DESCRIPTION OF THE TASK - In the answer, each entry below appears exactly as given, and no picture appears at all.
***
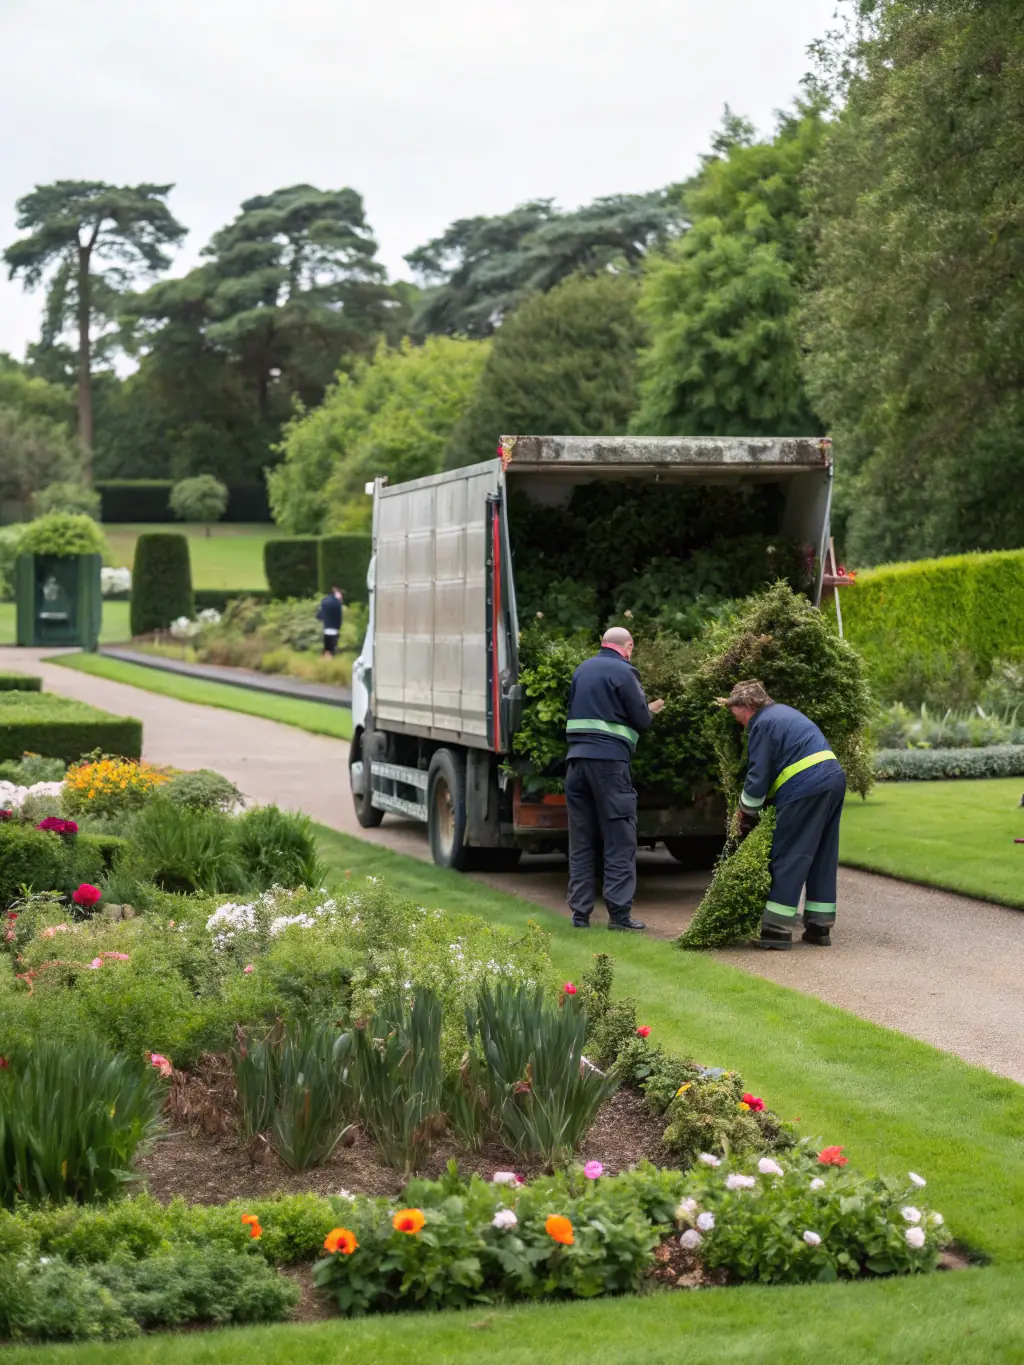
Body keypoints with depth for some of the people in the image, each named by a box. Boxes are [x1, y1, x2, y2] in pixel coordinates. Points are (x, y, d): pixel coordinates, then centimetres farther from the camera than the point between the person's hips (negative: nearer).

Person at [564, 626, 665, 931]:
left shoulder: (583, 669, 15)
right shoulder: (624, 672, -5)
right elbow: (641, 720, -6)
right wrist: (650, 711, 17)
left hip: (576, 759, 6)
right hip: (609, 760, -6)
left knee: (581, 840, 9)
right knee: (620, 840, -1)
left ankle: (580, 913, 8)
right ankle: (619, 913, -5)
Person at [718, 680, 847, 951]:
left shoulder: (763, 725, -5)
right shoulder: (783, 712, 24)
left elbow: (758, 777, -7)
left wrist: (747, 813, 7)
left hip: (805, 789, -9)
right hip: (834, 779, 10)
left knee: (788, 857, -5)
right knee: (823, 858, 12)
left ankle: (777, 929, -6)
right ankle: (820, 927, 16)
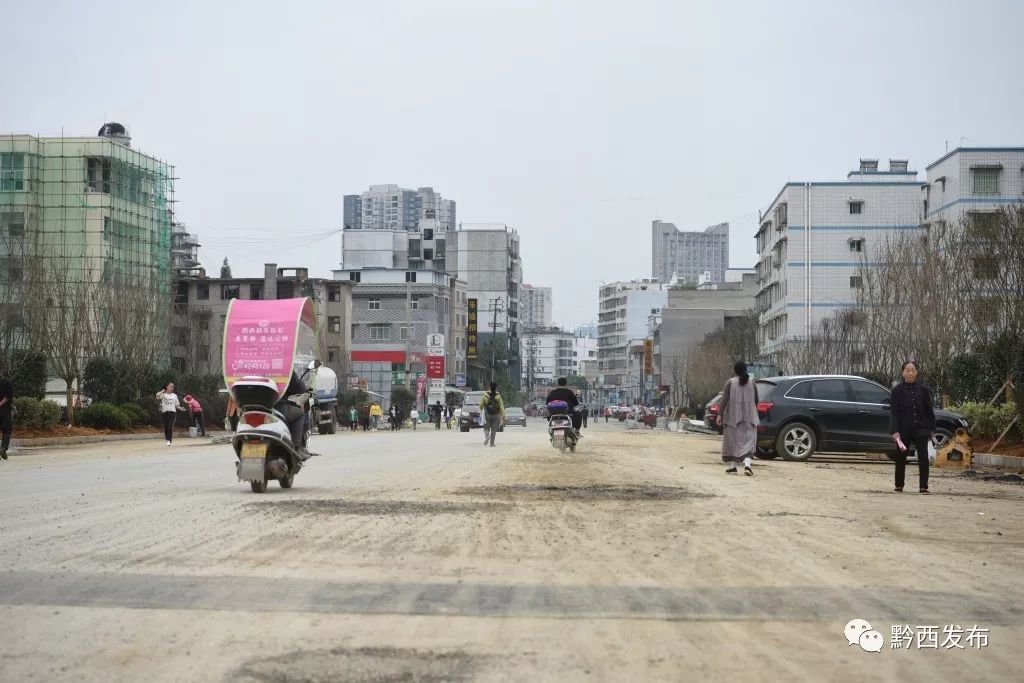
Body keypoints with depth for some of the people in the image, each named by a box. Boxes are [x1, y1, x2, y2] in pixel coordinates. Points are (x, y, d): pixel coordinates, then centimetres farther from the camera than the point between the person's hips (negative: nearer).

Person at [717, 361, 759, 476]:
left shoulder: (730, 382, -4)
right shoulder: (751, 383, 5)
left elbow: (724, 400, -11)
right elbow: (756, 400, 11)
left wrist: (720, 414, -9)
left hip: (733, 416, -1)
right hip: (749, 416, 1)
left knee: (733, 440, 11)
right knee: (748, 440, -1)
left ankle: (733, 467, 16)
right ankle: (747, 464, -22)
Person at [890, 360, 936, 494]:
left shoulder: (923, 389, 3)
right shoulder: (897, 390, -2)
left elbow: (929, 411, 10)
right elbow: (893, 412, -6)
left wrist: (932, 429, 8)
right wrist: (895, 431, -15)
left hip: (921, 429, 1)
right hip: (904, 430, -1)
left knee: (923, 457, -8)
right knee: (901, 458, 9)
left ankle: (923, 486, -2)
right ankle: (899, 486, 24)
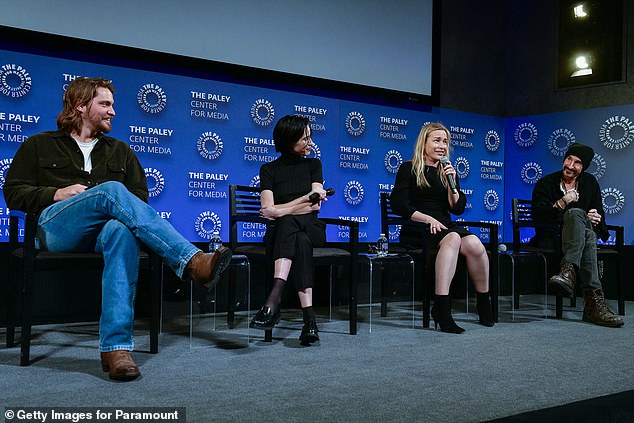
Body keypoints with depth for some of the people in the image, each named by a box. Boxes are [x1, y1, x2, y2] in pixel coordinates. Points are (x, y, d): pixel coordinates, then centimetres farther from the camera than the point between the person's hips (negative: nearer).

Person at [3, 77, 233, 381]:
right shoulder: (40, 145, 23)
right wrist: (57, 193, -4)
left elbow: (140, 200, 21)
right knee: (112, 190, -34)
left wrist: (122, 212, -2)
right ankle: (192, 262, -48)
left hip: (104, 229, 2)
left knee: (122, 233, -40)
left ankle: (116, 347, -49)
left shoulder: (120, 151, 30)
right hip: (56, 227, -2)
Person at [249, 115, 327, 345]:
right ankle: (309, 318, -52)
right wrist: (307, 197, -9)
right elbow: (269, 209, -5)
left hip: (310, 229, 1)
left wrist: (280, 211, -9)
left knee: (288, 222, -37)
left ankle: (274, 298, -53)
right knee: (300, 243, -38)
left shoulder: (313, 165, 14)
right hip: (278, 233, -1)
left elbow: (316, 206, 1)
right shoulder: (269, 169, 8)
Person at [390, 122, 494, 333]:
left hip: (444, 225, 5)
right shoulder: (408, 169, 6)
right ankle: (442, 309, -45)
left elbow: (458, 209, 11)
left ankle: (485, 306, -14)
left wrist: (451, 183, -4)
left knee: (474, 244, -28)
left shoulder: (447, 171, 19)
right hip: (416, 229, -4)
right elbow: (400, 205, -5)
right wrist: (428, 219, -16)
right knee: (452, 239, -37)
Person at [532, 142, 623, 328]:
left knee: (575, 214, -34)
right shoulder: (545, 183, 4)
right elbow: (537, 217, -8)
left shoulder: (590, 182, 17)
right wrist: (560, 204, -24)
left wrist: (597, 218, -9)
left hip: (578, 236, 3)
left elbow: (599, 213, 16)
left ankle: (568, 272, -56)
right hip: (551, 237, -3)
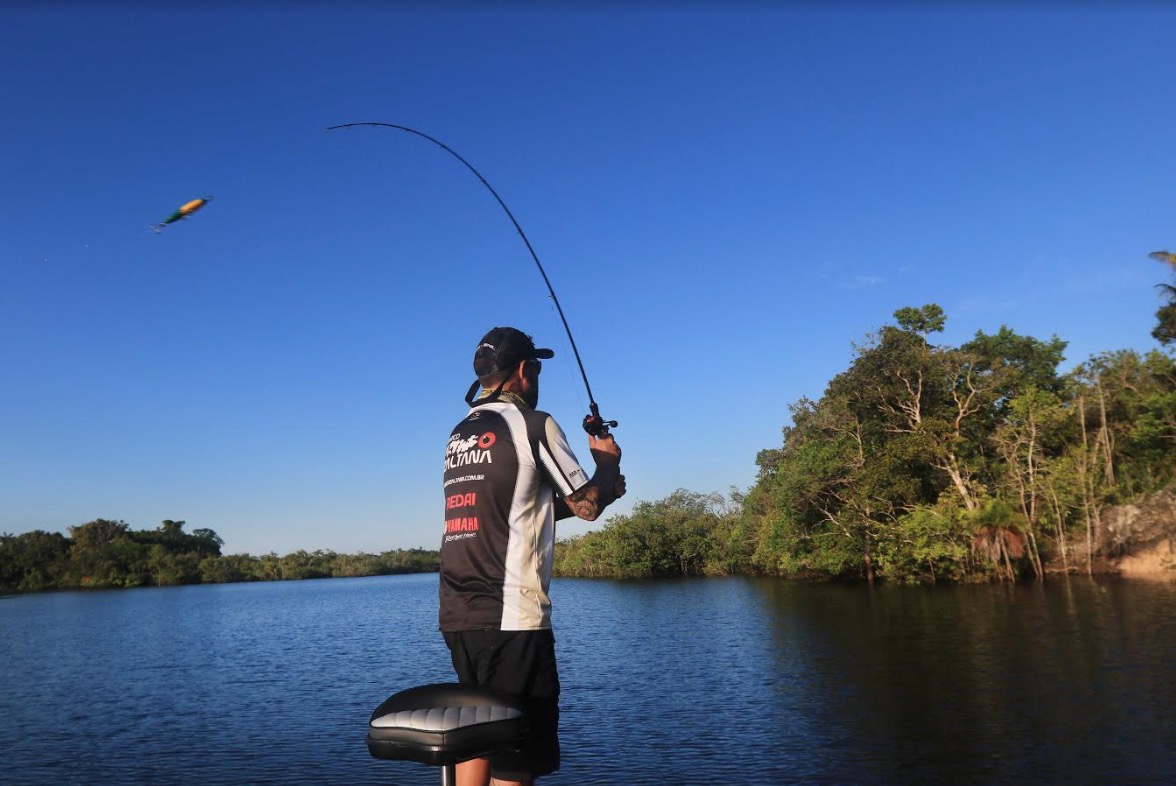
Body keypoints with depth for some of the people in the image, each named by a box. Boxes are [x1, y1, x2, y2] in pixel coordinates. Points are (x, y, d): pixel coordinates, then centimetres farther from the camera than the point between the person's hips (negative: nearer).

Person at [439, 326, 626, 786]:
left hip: (456, 617, 8)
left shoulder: (458, 435, 17)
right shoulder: (532, 423, -6)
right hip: (510, 618, -7)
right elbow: (586, 506, -3)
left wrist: (601, 489, 23)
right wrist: (608, 461, 16)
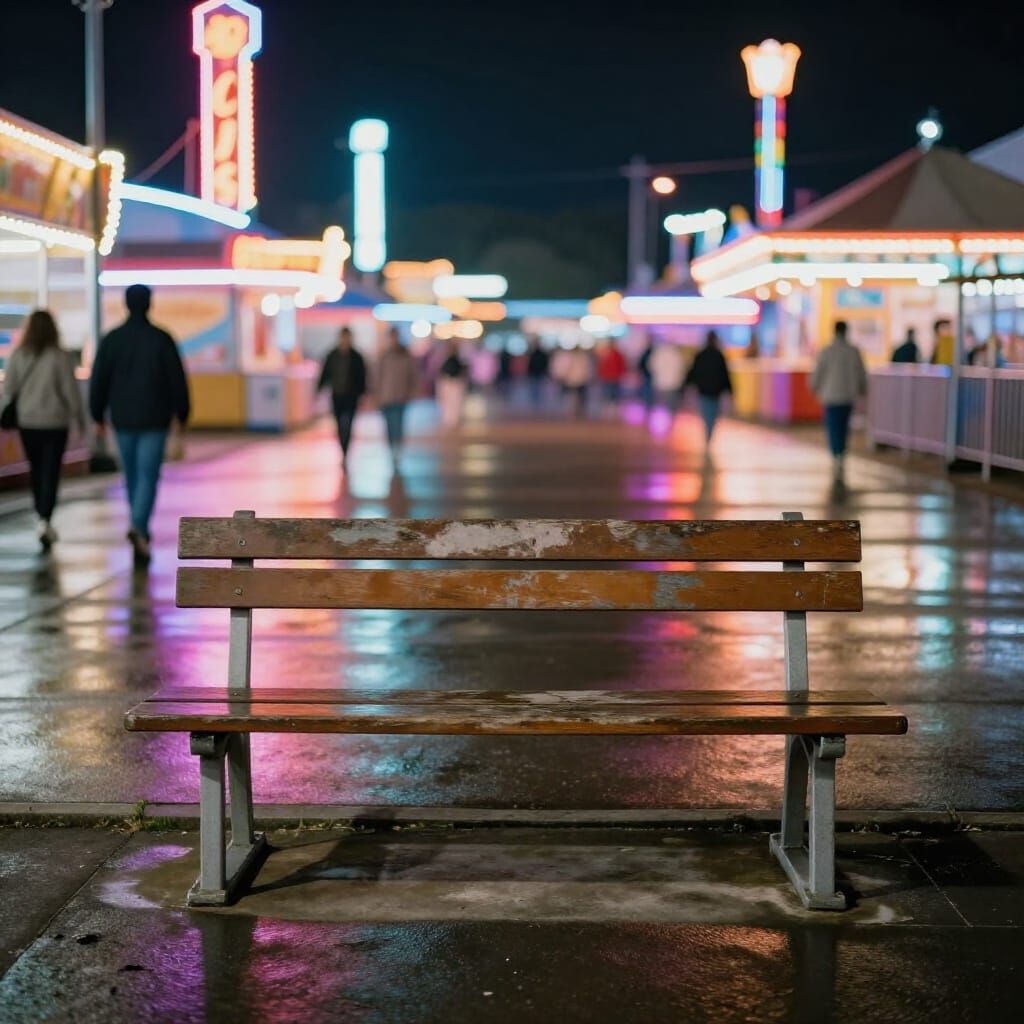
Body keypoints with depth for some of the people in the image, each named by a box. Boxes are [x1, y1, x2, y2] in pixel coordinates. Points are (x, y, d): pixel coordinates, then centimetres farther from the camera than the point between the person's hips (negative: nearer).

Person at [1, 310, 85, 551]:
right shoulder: (60, 357, -10)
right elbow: (71, 391, -8)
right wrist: (79, 418, 4)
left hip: (27, 422, 3)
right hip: (55, 422, -3)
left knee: (36, 471, 17)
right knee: (51, 472, -2)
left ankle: (43, 521, 26)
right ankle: (45, 521, -19)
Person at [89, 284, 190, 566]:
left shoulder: (111, 339, 0)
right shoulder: (161, 339, -7)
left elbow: (99, 380, 2)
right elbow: (177, 380, -5)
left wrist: (98, 416, 12)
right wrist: (182, 414, 7)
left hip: (123, 419, 3)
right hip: (154, 420, -3)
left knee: (132, 475, 16)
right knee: (148, 476, -4)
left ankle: (141, 533, 25)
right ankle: (138, 527, -25)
***
TASK SOLUTION -
Body keypoints with depth for some of the people in the image, each named by a box. Boxes are [x1, y1, x2, y2] in pixel coordinates. Points are (x, y, d): pixel coordinates, then centimetres farther from the camera than the point between the person's hips (negative: nearer).

Person at [564, 626, 665, 931]:
left shoulder: (583, 669, 15)
right shoulder: (624, 672, -5)
right elbow: (641, 720, -6)
right wrist: (650, 711, 17)
left hip: (576, 759, 6)
right hip: (609, 760, -6)
left knee: (581, 840, 9)
right knee: (620, 840, -1)
left ankle: (580, 913, 8)
right ankle: (619, 913, -5)
Person at [718, 680, 847, 951]:
left shoulder: (763, 725, -5)
right shoulder: (783, 712, 24)
left elbow: (758, 777, -7)
left wrist: (747, 813, 7)
left hip: (805, 789, -9)
right hip: (834, 779, 10)
left knee: (788, 857, -5)
right knee: (823, 858, 12)
left ankle: (777, 929, -6)
right ankle: (820, 927, 16)
Body keypoints with depth for some of the people in the image, each named by a box. Boxes are [x1, y1, x2, y2] in pixel coordinates. Points are (x, y, d): pixel coordinates, then centimetres farther from the camera than the point between the person's hips (negative: nearer).

Person at [717, 361, 759, 476]:
left shoulder: (730, 382, -4)
right shoulder: (751, 383, 5)
left elbow: (724, 400, -11)
right elbow: (756, 400, 11)
left wrist: (720, 414, -9)
left hip: (733, 416, -1)
right hip: (749, 416, 1)
left knee: (733, 440, 11)
right knee: (748, 440, -1)
left ankle: (733, 467, 16)
right ankle: (747, 464, -22)
Person at [890, 360, 936, 494]:
left shoulder: (923, 389, 3)
right shoulder: (897, 390, -2)
left elbow: (929, 411, 10)
right elbow: (893, 412, -6)
left wrist: (932, 429, 8)
right wrist: (895, 431, -15)
left hip: (921, 429, 1)
right hip: (904, 430, -1)
left knee: (923, 457, -8)
right knee: (901, 458, 9)
left ankle: (923, 486, -2)
right ankle: (899, 486, 24)
Body keypoints with depth for some of the people in the image, each named by a box. Boxes are [x1, y1, x2, y2] in pixel coordinates. Points are (x, y, d): pixel coordinates, then centimetres farther from the camera than the point between the person's hips (negative: nearer).

Person at [3, 77, 233, 381]:
right shoulder: (40, 145, 23)
right wrist: (57, 193, -4)
left elbow: (140, 200, 21)
right knee: (112, 190, -34)
left wrist: (122, 212, -2)
right ankle: (192, 262, -48)
left hip: (104, 229, 2)
left knee: (122, 233, -40)
left ankle: (116, 347, -49)
left shoulder: (120, 151, 30)
right hip: (56, 227, -2)
Person at [249, 115, 327, 345]:
right ankle: (309, 318, -52)
right wrist: (307, 197, -9)
right elbow: (269, 209, -5)
left hip: (310, 229, 1)
left wrist: (280, 211, -9)
left knee: (288, 222, -37)
left ankle: (274, 298, -53)
right knee: (300, 243, -38)
left shoulder: (313, 165, 14)
right hip: (278, 233, -1)
left elbow: (316, 206, 1)
right shoulder: (269, 169, 8)
Person at [390, 122, 494, 333]:
left hip: (444, 225, 5)
right shoulder: (408, 169, 6)
right ankle: (442, 309, -45)
left elbow: (458, 209, 11)
left ankle: (485, 306, -14)
left wrist: (451, 183, -4)
left knee: (474, 244, -28)
left shoulder: (447, 171, 19)
right hip: (416, 229, -4)
right elbow: (400, 205, -5)
right wrist: (428, 219, -16)
right knee: (452, 239, -37)
Person at [532, 142, 623, 328]:
left knee: (575, 214, -34)
right shoulder: (545, 183, 4)
right elbow: (537, 217, -8)
left shoulder: (590, 182, 17)
right wrist: (560, 204, -24)
left wrist: (597, 218, -9)
left hip: (578, 236, 3)
left elbow: (599, 213, 16)
left ankle: (568, 272, -56)
right hip: (551, 237, -3)
Body keypoints with depth for some of the people in the image, each named by a box. Boxes are [x1, y1, x2, y2] in pixel coordinates. Points are (x, y, d): pixel coordinates, then centimetres farther from the camera than the point between the person's hips (negative: nearer).

Person at [439, 326, 626, 786]:
left hip: (456, 617, 8)
left shoulder: (458, 435, 17)
right shoulder: (532, 423, -6)
right hip: (510, 618, -7)
right elbow: (586, 506, -3)
left wrist: (601, 489, 23)
right wrist: (608, 461, 16)
Body keypoints with depth for some of the people in the image, each named by a box. Boxes are [x1, y1, x2, y2] in pixel coordinates. Points are (x, y, d): pixel coordinates, then centimetres farther from the camera than the point between the person's hips (negative: nearer).

Person at [1, 310, 85, 551]:
right shoulder: (60, 357, -10)
right elbow: (71, 391, -8)
right wrist: (79, 418, 4)
left hip: (27, 422, 3)
right hip: (55, 422, -3)
left knee: (36, 471, 17)
right knee: (51, 472, -2)
left ankle: (43, 521, 26)
right ankle: (45, 521, -19)
Person at [89, 284, 190, 566]:
left shoulder: (111, 339, 0)
right shoulder: (161, 339, -7)
left elbow: (99, 380, 2)
right elbow: (177, 380, -5)
left wrist: (98, 416, 12)
right wrist: (182, 414, 7)
left hip: (123, 419, 3)
right hip: (154, 420, -3)
left knee: (132, 475, 16)
right knee: (148, 476, -4)
left ankle: (141, 533, 25)
right ankle: (138, 527, -25)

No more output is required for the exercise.